AUSTIN (KXAN) — Travis County’s presiding juvenile court judge says she will know early in the new year if the long-running youth drug court program, which was put on hold in late 2015, will be resurrected, modified or scrapped. KXAN first reported the suspension in September.
Judge Rhonda Hurley, who presides over the 98th Civil District Court, says staff is crunching the statistics to find out how many youths are suitable for a formal drug court with an eye to lowering the number of kids who return to abusing drugs and breaking laws. The answers may lie in taking on a community-based approach, where an outside agency takes the reins, offering intensive substance abuse and anti-criminal behavior therapy, but allowing the youth to remain living at home with family. The next step would be residential placement.
“We’re going to look at our data to see which kids match our admissions criteria for drug court and see what the size of the target population is,” Hurley explained. “If it’s a small group would they still benefit from a drug court? Do we need to do it on a smaller scale, or do we need to set up a different structure other than the drug court?”

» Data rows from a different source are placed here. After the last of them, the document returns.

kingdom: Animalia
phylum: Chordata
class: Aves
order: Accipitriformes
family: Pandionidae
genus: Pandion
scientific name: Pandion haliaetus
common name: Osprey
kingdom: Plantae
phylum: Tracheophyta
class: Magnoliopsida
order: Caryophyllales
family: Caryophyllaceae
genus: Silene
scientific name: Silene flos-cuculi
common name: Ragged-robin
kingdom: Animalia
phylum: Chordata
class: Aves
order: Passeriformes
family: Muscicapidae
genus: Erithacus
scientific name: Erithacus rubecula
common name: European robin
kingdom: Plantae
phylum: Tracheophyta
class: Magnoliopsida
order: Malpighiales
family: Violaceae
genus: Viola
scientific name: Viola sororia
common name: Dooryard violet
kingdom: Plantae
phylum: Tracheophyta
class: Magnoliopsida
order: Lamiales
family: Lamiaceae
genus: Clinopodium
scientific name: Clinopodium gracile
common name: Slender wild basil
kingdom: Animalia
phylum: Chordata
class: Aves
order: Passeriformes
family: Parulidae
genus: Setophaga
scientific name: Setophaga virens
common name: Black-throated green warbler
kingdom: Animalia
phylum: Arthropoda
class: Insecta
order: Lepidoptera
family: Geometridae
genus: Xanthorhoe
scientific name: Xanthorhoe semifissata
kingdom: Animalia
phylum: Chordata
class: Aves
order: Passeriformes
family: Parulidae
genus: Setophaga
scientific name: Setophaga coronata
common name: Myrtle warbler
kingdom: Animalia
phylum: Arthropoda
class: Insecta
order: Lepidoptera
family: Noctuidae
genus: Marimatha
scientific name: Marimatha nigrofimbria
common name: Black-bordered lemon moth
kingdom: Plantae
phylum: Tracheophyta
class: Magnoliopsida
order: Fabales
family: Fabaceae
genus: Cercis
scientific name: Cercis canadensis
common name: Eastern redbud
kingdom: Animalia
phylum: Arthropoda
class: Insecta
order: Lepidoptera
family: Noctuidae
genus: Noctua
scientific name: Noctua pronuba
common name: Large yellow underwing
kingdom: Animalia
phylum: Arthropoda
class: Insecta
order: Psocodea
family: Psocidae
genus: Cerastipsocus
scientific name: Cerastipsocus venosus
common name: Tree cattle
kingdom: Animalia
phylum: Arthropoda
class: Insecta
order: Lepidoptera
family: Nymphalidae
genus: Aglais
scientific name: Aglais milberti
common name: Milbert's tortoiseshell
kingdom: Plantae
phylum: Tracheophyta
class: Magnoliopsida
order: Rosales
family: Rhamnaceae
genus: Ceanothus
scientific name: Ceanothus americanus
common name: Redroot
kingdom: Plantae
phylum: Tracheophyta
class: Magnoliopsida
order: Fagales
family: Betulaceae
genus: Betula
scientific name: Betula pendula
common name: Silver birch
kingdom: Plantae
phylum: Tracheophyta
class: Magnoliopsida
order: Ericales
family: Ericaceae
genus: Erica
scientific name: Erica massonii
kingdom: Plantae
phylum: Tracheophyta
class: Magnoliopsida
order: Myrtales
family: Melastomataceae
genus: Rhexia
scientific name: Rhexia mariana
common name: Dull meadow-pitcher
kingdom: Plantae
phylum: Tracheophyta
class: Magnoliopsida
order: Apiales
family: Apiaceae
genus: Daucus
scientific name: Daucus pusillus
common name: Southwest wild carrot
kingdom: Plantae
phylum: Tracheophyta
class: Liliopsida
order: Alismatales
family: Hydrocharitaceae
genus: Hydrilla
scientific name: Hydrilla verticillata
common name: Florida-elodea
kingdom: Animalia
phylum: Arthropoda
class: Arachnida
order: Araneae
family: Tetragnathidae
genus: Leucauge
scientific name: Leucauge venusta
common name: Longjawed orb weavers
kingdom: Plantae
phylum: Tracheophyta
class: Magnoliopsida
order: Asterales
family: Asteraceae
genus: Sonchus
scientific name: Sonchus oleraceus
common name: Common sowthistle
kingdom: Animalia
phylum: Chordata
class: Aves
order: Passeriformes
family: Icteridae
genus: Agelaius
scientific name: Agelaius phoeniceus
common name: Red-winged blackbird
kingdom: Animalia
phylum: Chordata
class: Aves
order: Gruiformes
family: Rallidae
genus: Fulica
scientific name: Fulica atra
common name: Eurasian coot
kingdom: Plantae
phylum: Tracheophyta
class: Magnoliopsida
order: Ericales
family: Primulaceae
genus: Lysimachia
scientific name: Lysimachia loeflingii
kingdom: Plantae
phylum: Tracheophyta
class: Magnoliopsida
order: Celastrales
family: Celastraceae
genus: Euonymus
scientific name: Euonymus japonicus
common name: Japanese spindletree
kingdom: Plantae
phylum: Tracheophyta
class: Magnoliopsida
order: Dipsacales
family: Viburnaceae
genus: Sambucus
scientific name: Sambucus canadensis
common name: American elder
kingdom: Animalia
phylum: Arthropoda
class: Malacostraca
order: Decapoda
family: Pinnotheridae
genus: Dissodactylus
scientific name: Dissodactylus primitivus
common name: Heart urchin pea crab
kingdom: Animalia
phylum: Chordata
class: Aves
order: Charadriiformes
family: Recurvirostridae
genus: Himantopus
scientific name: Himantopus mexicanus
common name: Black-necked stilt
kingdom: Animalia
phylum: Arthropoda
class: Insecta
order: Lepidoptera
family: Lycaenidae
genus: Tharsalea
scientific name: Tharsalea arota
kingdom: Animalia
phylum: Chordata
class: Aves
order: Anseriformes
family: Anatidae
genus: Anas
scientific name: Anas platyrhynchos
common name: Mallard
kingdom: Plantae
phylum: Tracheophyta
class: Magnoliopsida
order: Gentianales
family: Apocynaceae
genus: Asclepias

Traditionally, in Travis County, young offenders in the ‘deep end’ of their addition would appear before a Drug Court judge as a last ditch effort to avoid longer-term placement. A juvenile judge would encourage the kids to work closely with their parents or guardians, drug counselors and probation officers to finish treatment and stay clean. Unlike more successful adult drug courts across the country, Travis County’s youth program was not diversionary in nature.
“What we’re looking at is kids who are using serious, hard-core drugs like cocaine, speed, kush and they’re using quite frequently and it’s interrupting their ability to perform in school and contributing to their committing [crimes]… that serve their addiction,” Hurley said.
The decision to suspend the Youth Drug Court in mid-2015 was part of a Juvenile Court overhaul aimed at moving programs away from detention and more toward such evidence-based practices that get kids healthy and keep them out of jail.
Hurley says the old program which had been in place since 2001 was halted last October after recidivism numbers rose to 77 percent, well beyond the national figures of 50 percent. Of 47 youth in the program in 2015, only 11 ‘graduated.’
The county’s Juvenile Probation Department recently received the go-ahead for a $250,000 state grant to fund an outside program that would be run by a local private provider. The approach is different, with treatment leaning towards research-based evidence. It is known as functional family therapy and is touted for addressing needs of kids across a spectrum of addiction and behavioral programs to ensure a “best fit.”
“We’re still looking, but so far I think FFT will be a really great match substance abuse issues for kids,” acknowledged Judge Hurley. In Austin, a group called Southwest Key provides other youth services but could broaden its scope to include substance abuse treatments, Hurley suggests.
Since the project must go out to bid under county procurement rules, Hurley says any service contract is not likely to begin locally until April or May of 2017.